### REQUEST
What is needed is an exact copy of every entry, without the pictures.

Dataset items
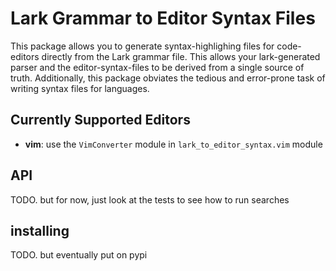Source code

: Lark Grammar to Editor Syntax Files
===================================

This package allows you to generate syntax-highlighing files for code-editors
directly from the Lark grammar file. This allows your lark-generated
parser and the editor-syntax-files to be derived from a single source of 
truth. Additionally, this package obviates the tedious and error-prone task
of writing syntax files for languages.

Currently Supported Editors
---------------------------
- __vim__: use the `VimConverter` module in `lark_to_editor_syntax.vim` module

API
---
TODO. but for now, just look at the tests to see how to run searches

installing
----------
TODO. but eventually put on pypi

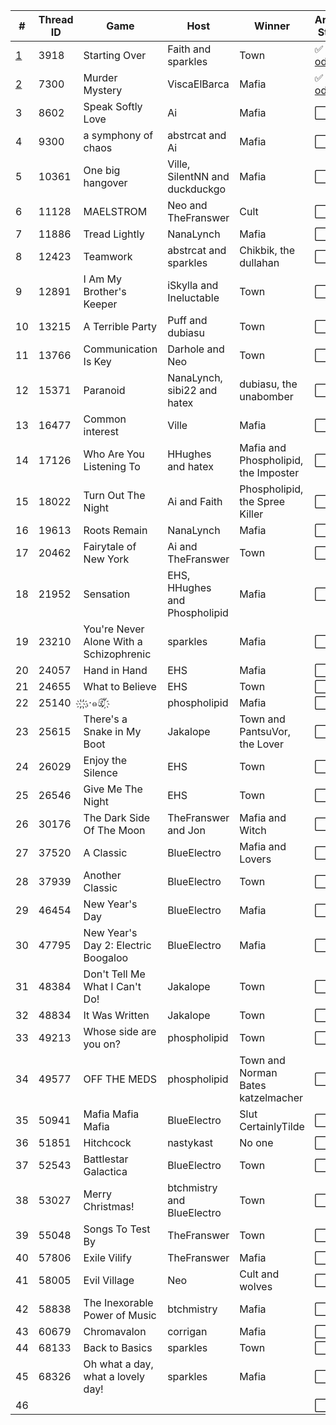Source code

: | # | Thread ID | Game | Host | Winner | Archive Status |
| ------------- | ------------- | ------------- | ------------- | ------------- | ------------- |
| [1](1) | 3918 | Starting Over | Faith and sparkles | Town | :white_check_mark: [xlsx](../../../raw/main/red/1/spreadsheet.xlsx) \| [ods](../../../raw/main/red/1/spreadsheet.ods) |
| [2](2) | 7300 | Murder Mystery | ViscaElBarca | Mafia | :white_check_mark: [xlsx](../../../raw/main/red/2/spreadsheet.xlsx) \| [ods](../../../raw/main/red/2/spreadsheet.ods) |
| 3 | 8602 | Speak Softly Love | Ai | Mafia | :white_large_square: |
| 4 | 9300 | a symphony of chaos | abstrcat and Ai | Mafia | :white_large_square: |
| 5 | 10361 | One big hangover | Ville, SilentNN and duckduckgo | Mafia | :white_large_square: |
| 6 | 11128 | MAELSTROM | Neo and TheFranswer | Cult | :white_large_square: |
| 7 | 11886 | Tread Lightly | NanaLynch | Mafia | :white_large_square: |
| 8 | 12423 | Teamwork | abstrcat and sparkles | Chikbik, the dullahan | :white_large_square: |
| 9 | 12891 | I Am My Brother's Keeper | iSkylla and Ineluctable | Town | :white_large_square: |
| 10 | 13215 | A Terrible Party | Puff and dubiasu | Town | :white_large_square: |
| 11 | 13766 | Communication Is Key | Darhole and Neo | Town | :white_large_square: |
| 12 | 15371 | Paranoid | NanaLynch, sibi22 and hatex | dubiasu, the unabomber | :white_large_square: |
| 13 | 16477 | Common interest | Ville | Mafia | :white_large_square: |
| 14 | 17126 | Who Are You Listening To | HHughes and hatex | Mafia and Phospholipid, the Imposter | :white_large_square: |
| 15 | 18022 | Turn Out The Night | Ai and Faith | Phospholipid, the Spree Killer | :white_large_square: |
| 16 | 19613 | Roots Remain | NanaLynch | Mafia | :white_large_square: |
| 17 | 20462 | Fairytale of New York | Ai and TheFranswer | Town | :white_large_square: |
| 18 | 21952 | Sensation | EHS, HHughes and Phospholipid | Mafia | :white_large_square: |
| 19 | 23210 | You're Never Alone With a Schizophrenic | sparkles | Mafia | :white_large_square: |
| 20 | 24057 | Hand in Hand | EHS | Mafia | :white_large_square: |
| 21 | 24655 | What to Believe | EHS | Town | :white_large_square: |
| 22 | 25140 |  ҉ ҉​.​·๑ඕั ҉  | phospholipid | Mafia | :white_large_square: |
| 23 | 25615 | There's a Snake in My Boot | Jakalope | Town and PantsuVor, the Lover | :white_large_square: |
| 24 | 26029 | Enjoy the Silence | EHS | Town | :white_large_square: |
| 25 | 26546 | Give Me The Night | EHS | Town | :white_large_square: |
| 26 | 30176 | The Dark Side Of The Moon | TheFranswer and Jon | Mafia and Witch | :white_large_square: |
| 27 | 37520 | A Classic | BlueElectro | Mafia and Lovers | :white_large_square: |
| 28 | 37939 | Another Classic | BlueElectro | Town | :white_large_square: |
| 29 | 46454 | New Year's Day | BlueElectro | Mafia | :white_large_square: |
| 30 | 47795 | New Year's Day 2: Electric Boogaloo | BlueElectro | Mafia | :white_large_square: |
| 31 | 48384 | Don't Tell Me What I Can't Do! | Jakalope | Town | :white_large_square: |
| 32 | 48834 | It Was Written | Jakalope | Town | :white_large_square: |
| 33 | 49213 | Whose side are you on? | phospholipid | Town | :white_large_square: |
| 34 | 49577 | OFF THE MEDS | phospholipid | Town and Norman Bates katzelmacher | :white_large_square: |
| 35 | 50941 | Mafia Mafia Mafia | BlueElectro | Slut CertainlyTilde | :white_large_square: |
| 36 | 51851 | Hitchcock | nastykast | No one | :white_large_square: |
| 37 | 52543 | Battlestar Galactica | BlueElectro | Town | :white_large_square: |
| 38 | 53027 | Merry Christmas! | btchmistry and BlueElectro | Town | :white_large_square: |
| 39 | 55048 | Songs To Test By | TheFranswer | Town | :white_large_square: |
| 40 | 57806 | Exile Vilify | TheFranswer | Mafia | :white_large_square: |
| 41 | 58005 | Evil Village | Neo | Cult and wolves | :white_large_square: |
| 42 | 58838 | The Inexorable Power of Music | btchmistry | Mafia | :white_large_square: |
| 43 | 60679 | Chromavalon | corrigan | Mafia | :white_large_square: |
| 44 | 68133 | Back to Basics | sparkles | Town | :white_large_square: |
| 45 | 68326 | Oh what a day, what a lovely day! | sparkles | Mafia | :white_large_square: |
| 46 |  |  |  |  | :white_large_square: |
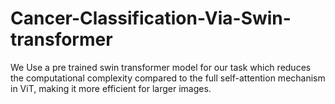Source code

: # Cancer-Classification-Via-Swin-transformer
We Use a pre trained swin transformer model for our task which reduces the computational complexity compared to the full self-attention mechanism in ViT, making it more efficient for larger images.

### SOLVED EXERCISE
Source code

: Lark Grammar to Editor Syntax Files
===================================

This package allows you to generate syntax-highlighing files for code-editors
directly from the Lark grammar file. This allows your lark-generated
parser and the editor-syntax-files to be derived from a single source of 
truth. Additionally, this package obviates the tedious and error-prone task
of writing syntax files for languages.

Currently Supported Editors
---------------------------
- __vim__: use the `VimConverter` module in `lark_to_editor_syntax.vim` module

API
---
TODO. but for now, just look at the tests to see how to run searches

installing
----------
TODO. but eventually put on pypi

Source code

: | # | Thread ID | Game | Host | Winner | Archive Status |
| ------------- | ------------- | ------------- | ------------- | ------------- | ------------- |
| [1](1) | 3918 | Starting Over | Faith and sparkles | Town | :white_check_mark: [xlsx](../../../raw/main/red/1/spreadsheet.xlsx) \| [ods](../../../raw/main/red/1/spreadsheet.ods) |
| [2](2) | 7300 | Murder Mystery | ViscaElBarca | Mafia | :white_check_mark: [xlsx](../../../raw/main/red/2/spreadsheet.xlsx) \| [ods](../../../raw/main/red/2/spreadsheet.ods) |
| 3 | 8602 | Speak Softly Love | Ai | Mafia | :white_large_square: |
| 4 | 9300 | a symphony of chaos | abstrcat and Ai | Mafia | :white_large_square: |
| 5 | 10361 | One big hangover | Ville, SilentNN and duckduckgo | Mafia | :white_large_square: |
| 6 | 11128 | MAELSTROM | Neo and TheFranswer | Cult | :white_large_square: |
| 7 | 11886 | Tread Lightly | NanaLynch | Mafia | :white_large_square: |
| 8 | 12423 | Teamwork | abstrcat and sparkles | Chikbik, the dullahan | :white_large_square: |
| 9 | 12891 | I Am My Brother's Keeper | iSkylla and Ineluctable | Town | :white_large_square: |
| 10 | 13215 | A Terrible Party | Puff and dubiasu | Town | :white_large_square: |
| 11 | 13766 | Communication Is Key | Darhole and Neo | Town | :white_large_square: |
| 12 | 15371 | Paranoid | NanaLynch, sibi22 and hatex | dubiasu, the unabomber | :white_large_square: |
| 13 | 16477 | Common interest | Ville | Mafia | :white_large_square: |
| 14 | 17126 | Who Are You Listening To | HHughes and hatex | Mafia and Phospholipid, the Imposter | :white_large_square: |
| 15 | 18022 | Turn Out The Night | Ai and Faith | Phospholipid, the Spree Killer | :white_large_square: |
| 16 | 19613 | Roots Remain | NanaLynch | Mafia | :white_large_square: |
| 17 | 20462 | Fairytale of New York | Ai and TheFranswer | Town | :white_large_square: |
| 18 | 21952 | Sensation | EHS, HHughes and Phospholipid | Mafia | :white_large_square: |
| 19 | 23210 | You're Never Alone With a Schizophrenic | sparkles | Mafia | :white_large_square: |
| 20 | 24057 | Hand in Hand | EHS | Mafia | :white_large_square: |
| 21 | 24655 | What to Believe | EHS | Town | :white_large_square: |
| 22 | 25140 |  ҉ ҉​.​·๑ඕั ҉  | phospholipid | Mafia | :white_large_square: |
| 23 | 25615 | There's a Snake in My Boot | Jakalope | Town and PantsuVor, the Lover | :white_large_square: |
| 24 | 26029 | Enjoy the Silence | EHS | Town | :white_large_square: |
| 25 | 26546 | Give Me The Night | EHS | Town | :white_large_square: |
| 26 | 30176 | The Dark Side Of The Moon | TheFranswer and Jon | Mafia and Witch | :white_large_square: |
| 27 | 37520 | A Classic | BlueElectro | Mafia and Lovers | :white_large_square: |
| 28 | 37939 | Another Classic | BlueElectro | Town | :white_large_square: |
| 29 | 46454 | New Year's Day | BlueElectro | Mafia | :white_large_square: |
| 30 | 47795 | New Year's Day 2: Electric Boogaloo | BlueElectro | Mafia | :white_large_square: |
| 31 | 48384 | Don't Tell Me What I Can't Do! | Jakalope | Town | :white_large_square: |
| 32 | 48834 | It Was Written | Jakalope | Town | :white_large_square: |
| 33 | 49213 | Whose side are you on? | phospholipid | Town | :white_large_square: |
| 34 | 49577 | OFF THE MEDS | phospholipid | Town and Norman Bates katzelmacher | :white_large_square: |
| 35 | 50941 | Mafia Mafia Mafia | BlueElectro | Slut CertainlyTilde | :white_large_square: |
| 36 | 51851 | Hitchcock | nastykast | No one | :white_large_square: |
| 37 | 52543 | Battlestar Galactica | BlueElectro | Town | :white_large_square: |
| 38 | 53027 | Merry Christmas! | btchmistry and BlueElectro | Town | :white_large_square: |
| 39 | 55048 | Songs To Test By | TheFranswer | Town | :white_large_square: |
| 40 | 57806 | Exile Vilify | TheFranswer | Mafia | :white_large_square: |
| 41 | 58005 | Evil Village | Neo | Cult and wolves | :white_large_square: |
| 42 | 58838 | The Inexorable Power of Music | btchmistry | Mafia | :white_large_square: |
| 43 | 60679 | Chromavalon | corrigan | Mafia | :white_large_square: |
| 44 | 68133 | Back to Basics | sparkles | Town | :white_large_square: |
| 45 | 68326 | Oh what a day, what a lovely day! | sparkles | Mafia | :white_large_square: |
| 46 |  |  |  |  | :white_large_square: |
Source code

: # Cancer-Classification-Via-Swin-transformer
We Use a pre trained swin transformer model for our task which reduces the computational complexity compared to the full self-attention mechanism in ViT, making it more efficient for larger images.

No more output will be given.